=== Section Start ===

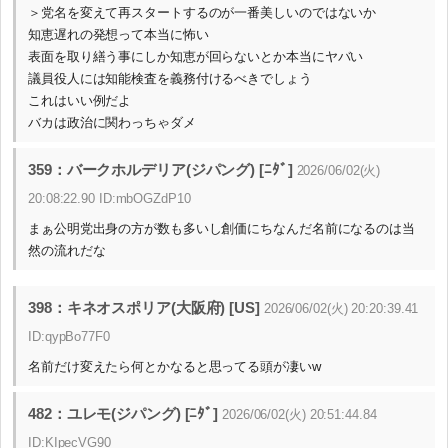
＞党名を変えて再スタートするのが一番美しいのではないか
知恵遅れの発想って本当に怖い
表面を取り繕う事にしか知恵が回らないとか本当にヤバい
議員役人には知能検査を義務付けるべきでしょう
これはいい例だよ
バカは政治に関わっちゃダメ
359：バークホルデリア(ジパング) [ﾆﾀﾞ]
2026/06/02(火)
20:08:22.90 ID:mbOGZdP10
まぁ公明党出身の方が数も多いし創価にちなんだ名前になるのは当
然の流れだな
398：キネオスポリア(大阪府) [US]
2026/06/02(火) 20:20:39.41
ID:qypBo77F0
名前だけ変えたら何とかなると思ってる頭が凄いw
482：ユレモ(ジパング) [ﾆﾀﾞ]
2026/06/02(火) 20:51:44.84
ID:KIpecVG90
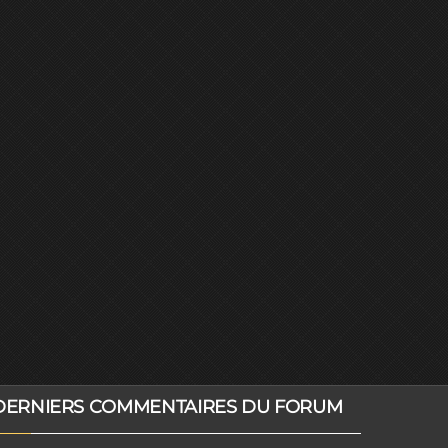
DERNIERS COMMENTAIRES DU FORUM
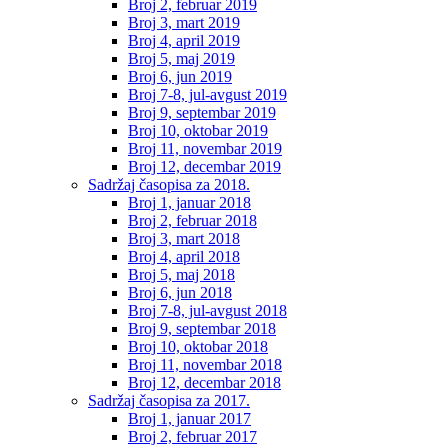
Broj 2, februar 2019
Broj 3, mart 2019
Broj 4, april 2019
Broj 5, maj 2019
Broj 6, jun 2019
Broj 7-8, jul-avgust 2019
Broj 9, septembar 2019
Broj 10, oktobar 2019
Broj 11, novembar 2019
Broj 12, decembar 2019
Sadržaj časopisa za 2018.
Broj 1, januar 2018
Broj 2, februar 2018
Broj 3, mart 2018
Broj 4, april 2018
Broj 5, maj 2018
Broj 6, jun 2018
Broj 7-8, jul-avgust 2018
Broj 9, septembar 2018
Broj 10, oktobar 2018
Broj 11, novembar 2018
Broj 12, decembar 2018
Sadržaj časopisa za 2017.
Broj 1, januar 2017
Broj 2, februar 2017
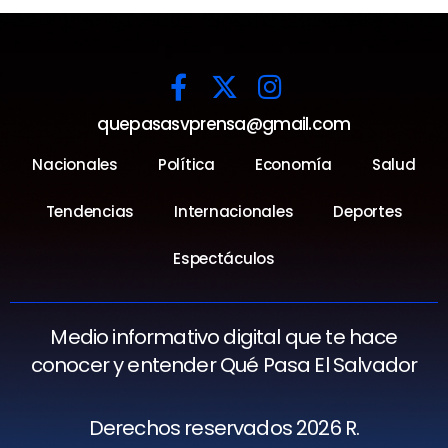
quepasasvprensa@gmail.com
Nacionales
Política
Economía
Salud
Tendencias
Internacionales
Deportes
Espectáculos
Medio informativo digital que te hace
conocer y entender Qué Pasa El Salvador
Derechos reservados 2026 R.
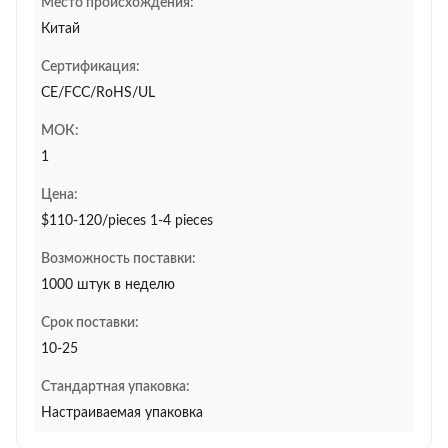
Место происхождения:
Китай
Сертификация:
CE/FCC/RoHS/UL
МОК:
1
Цена:
$110-120/pieces 1-4 pieces
Возможность поставки:
1000 штук в неделю
Срок поставки:
10-25
Стандартная упаковка:
Настраиваемая упаковка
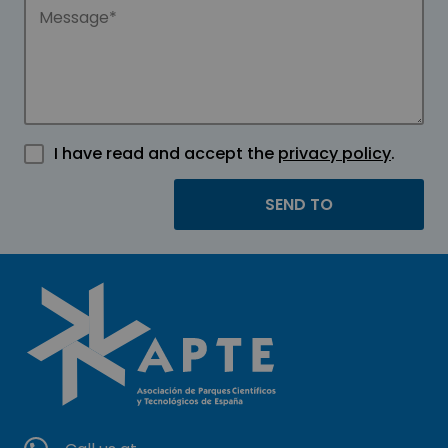
I have read and accept the
privacy policy
.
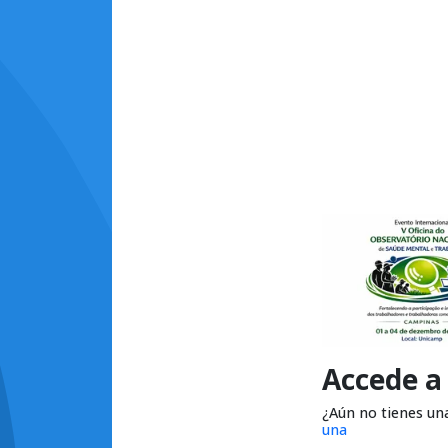
Accede a
¿Aún no tienes un
una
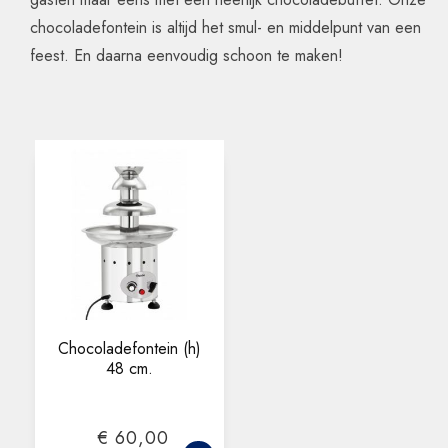
chocoladefontein is altijd het smul- en middelpunt van een
feest. En daarna eenvoudig schoon te maken!
Chocoladefontein (h)
48 cm.
€ 60,00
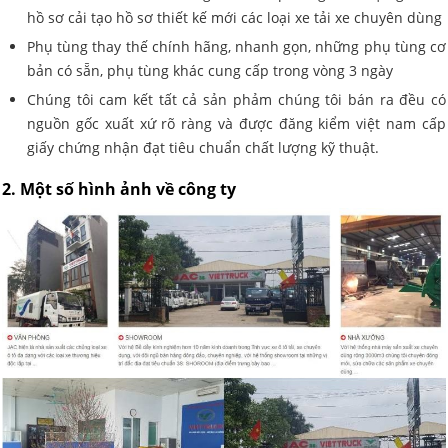
hồ sơ cải tạo hồ sơ thiết kế mới các loại xe tải xe chuyên dùng
Phụ tùng thay thế chính hãng, nhanh gọn, những phụ tùng cơ
bản có sẵn, phụ tùng khác cung cấp trong vòng 3 ngày
Chúng tôi cam kết tất cả sản phảm chúng tôi bán ra đều có
nguồn gốc xuất xứ rõ ràng và được đăng kiểm việt nam cấp
giấy chứng nhận đạt tiêu chuẩn chất lượng kỹ thuật.
2. Một số hình ảnh về công ty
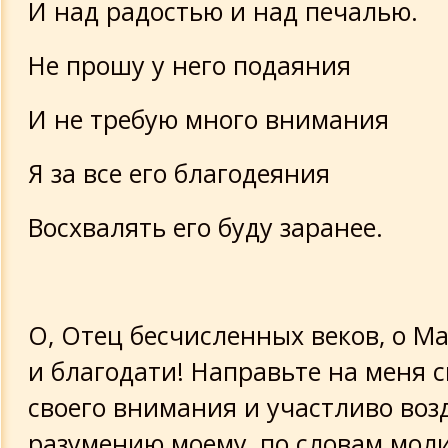
И над радостью и над печалью.
Не прошу у него подаяния
И не требую много внимания
Я за все его благодеяния
Восхвалять его буду заранее.
О, Отец бесчисленных веков, о М
и благодати! Направьте на меня 
своего внимания и участливо воз
разумению моему, по словам мол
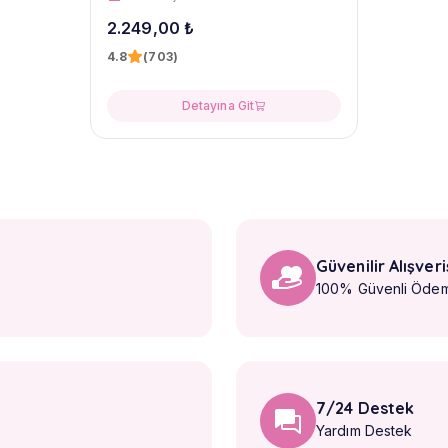
2.249,00 ₺
4.8
(703)
Detayına Git
Güvenilir Alışveri
100% Güvenli Öde
7/24 Destek
Yardım Destek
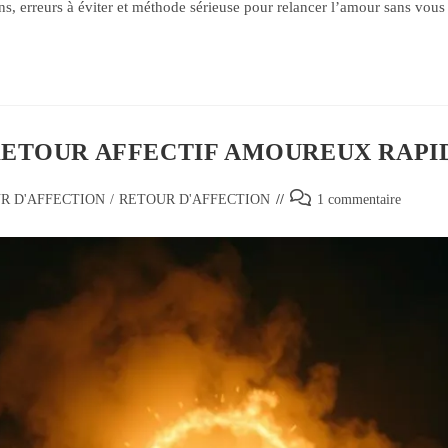
ons, erreurs à éviter et méthode sérieuse pour relancer l’amour sans vous
AI RETOUR AFFECTIF AMOUREUX RAPI
R D'AFFECTION
/
RETOUR D'AFFECTION
1 commentaire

=== Section End ===

What is expected. Return a copy of each line in the records above that has "ジパング" in it.

Task result.
359：バークホルデリア(ジパング) [ﾆﾀﾞ]
482：ユレモ(ジパング) [ﾆﾀﾞ]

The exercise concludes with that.